Forecourt as Front Door
How to drive increased traffic to the store and get customers to buy more.
A $21 billion opportunity. That’s the figure that made CSP vice-president and group editor Mitch Morrison pose this question:“How do we use the fuel island as an effective billboard to bring people into the store? You need to look at the forecourt as your front door.”
In late January, about 80 petroleum marketers and retailers spent the day focusing their attention on how to maximize their forecourt opportunities. Presenting at CSP’s “Forecourt A Marketing Vehicle with Unlimited Potential” meeting in Glendale, Ariz., were representatives from industry names specializing in customer behavior, fuel-pricing strategies and forecourt loyalty.
“Fuel is a store category; it’s the biggest store category we have. Unintentionally, many of us today manage fuel as a silo, as something different,” said Mark Hawtin, senior vice president of strategy and business development for KSS Fuels, Florham Park, N.J.
Hawtin was joined by Priya Baboo, president of State College, Pa.-based VideoMining Corp.; and Dustin Coupal, co-founder of Brooklyn Park, Minn.-based GasBuddy and OpenStore. Morrison moderated the discussions.
“We get so focused on what’s happening inside the store that we don’t pay a lot of attention to the details that are happening on the forecourt,” said Baboo, whose consultancy tracks how consumers travel through c-stores.
While Baboo urged retailers to think of the c-store journey beginning at the pump and to strategize ways to draw customers into the store, Coupal encouraged attendees to consider shoppers’ needs even before they get to the store.
Get Them to the Site
“The forecourt is that place where you have your [physical] first impression with the customer,” Coupal said. But rather than wait until the consumer can see a gasoline price sign or other promotional signage, Coupal recommended retailers reach out to customers in the car, at the office or even at home via mobile marketing and application use. The mobile phone, he said, “has become the new gas price sign.”
Millions of motorists today tap Gas-Buddy’s consumer website and mobile app to find and share the best gasoline prices; 25 million people have downloaded the GasBuddy app. Meanwhile, its OpenStore service, which develops mobile apps for retailers, allows those companies to promote and advertise their prices—and promotional offers—to consumers specifically looking for that kind of data.
“Technology can help drive sales,” Coupal said. It can also provide analytical information about customers to retailers, allowing them to personalize and customize promotions. “Every retailer has areas that people should shop in their location,” he said. “Whatever that is, you’ve got to let that play into the value proposition for consumers.”And the more targeted your offer, the more effective.
“If you have someone who comes in every day except Saturday to buy a sandwich, let’s send them a promotion for a free sandwich on Saturday,”
Coupal said. “Let’s see if we can change his behavior.”Coupal also sang the praises of social media, pointing out that Facebook users are 51% more likely to make purchases from companies they follow on the site. And 93% of online consumers subscribe to promotional emails.
Another strong option: “Gasoline coupons are consistently near the top of the list for redemption,” Coupal said.“ ‘$2 free gas with this coupon’—That’s pretty powerful.”

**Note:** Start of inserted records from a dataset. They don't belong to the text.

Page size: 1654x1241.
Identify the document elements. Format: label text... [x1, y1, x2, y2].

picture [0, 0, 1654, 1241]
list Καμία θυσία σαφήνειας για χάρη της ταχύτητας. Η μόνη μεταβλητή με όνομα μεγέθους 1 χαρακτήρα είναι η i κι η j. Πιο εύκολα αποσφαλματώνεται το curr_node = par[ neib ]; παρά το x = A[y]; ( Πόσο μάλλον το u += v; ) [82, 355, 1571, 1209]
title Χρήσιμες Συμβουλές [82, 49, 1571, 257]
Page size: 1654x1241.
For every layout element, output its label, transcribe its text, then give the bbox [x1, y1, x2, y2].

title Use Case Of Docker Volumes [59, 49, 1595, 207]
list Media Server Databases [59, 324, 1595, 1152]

These types of promotions relate to one of Copal’s favorite sayings: “It takes six times as much investment and spend to attract a new customer as it does to maintain a current customer.”
Get Them Inside
With such offers pulling consumers onto the forecourt, the challenge moves to getting them into the store and, more important, convincing them to spend money inside the store. Baboo of VideoMining recommends a rethinking of how retailers use signage at the pump and product adjacencies in the store. Consider that customers who purchase gasoline spend nearly twice as long at the pump as they do shopping in the store, opening up what is today a rarely tapped opportunity to talk to customers at the fuel island.“It looks like we’re not presenting the right information or promotion sat the pump,” said Baboo. “The c-store journey begins here. It starts from the forecourt. … There’s a huge opportunity to influence those people to buy something.”
VideoMining’s data shows fuel consumers spend an average of 4 minutes and 26 seconds pumping gasoline and only 2 minutes and 28 seconds shopping inside a c-store, including checkout. Current use of signage at the pump, however, shows retailers are not getting through to consumers.

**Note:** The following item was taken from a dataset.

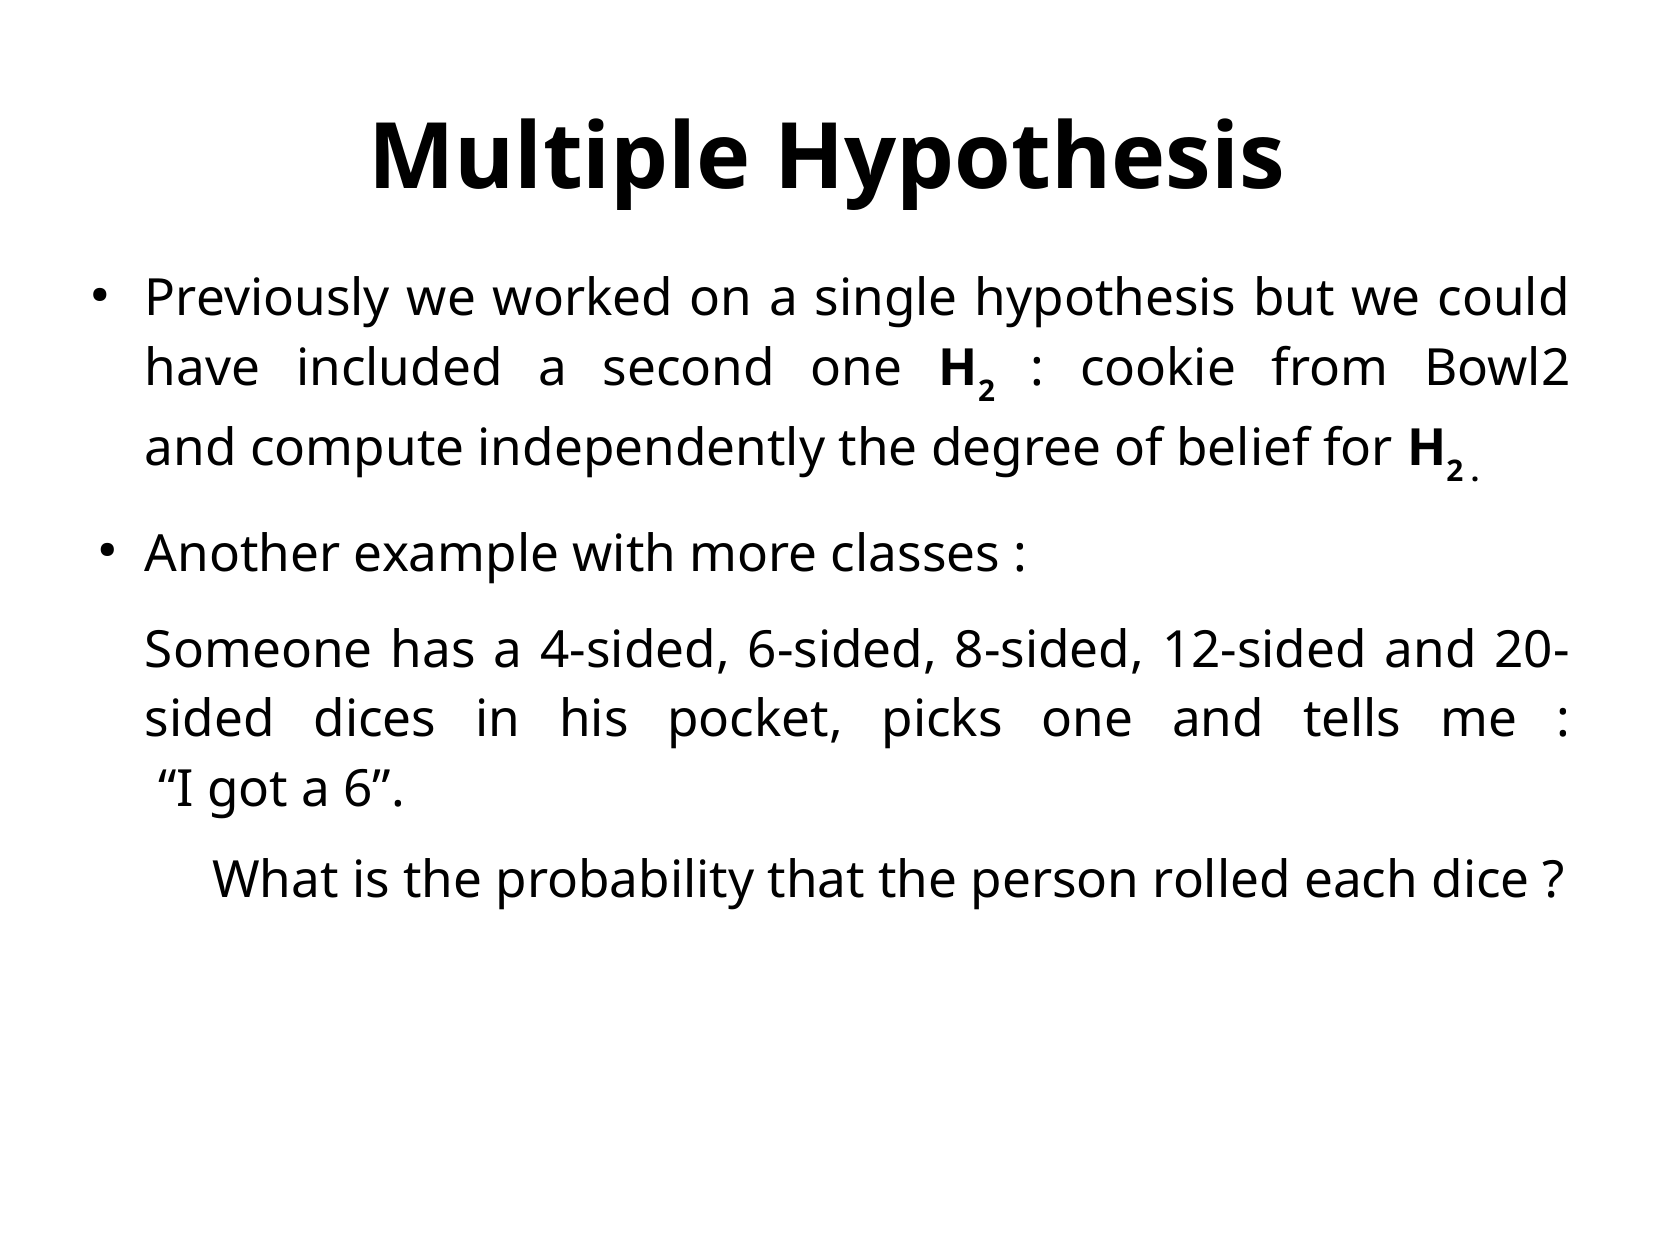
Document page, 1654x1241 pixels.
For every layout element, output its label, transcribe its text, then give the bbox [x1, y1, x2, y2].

“Only 1% of customers who took advantage of a promotion say they saw the signage for that promotion at the pump,” Baboo said. However, “You have a lot of potential to influence their decision in the forecourt.”
For example, 56% of fuel customers look at the pump while at the fuel island. Baboo suggests retailers consider digital signage to better influence these customers. Even if they pay attention to only a few seconds of the digital message, that should be enough convert some shoppers into buyers.“You cannot count on customer engagement for a long time,” she said.“It should be ‘glance media,’ ” or a message that can be fully understood in just a few seconds.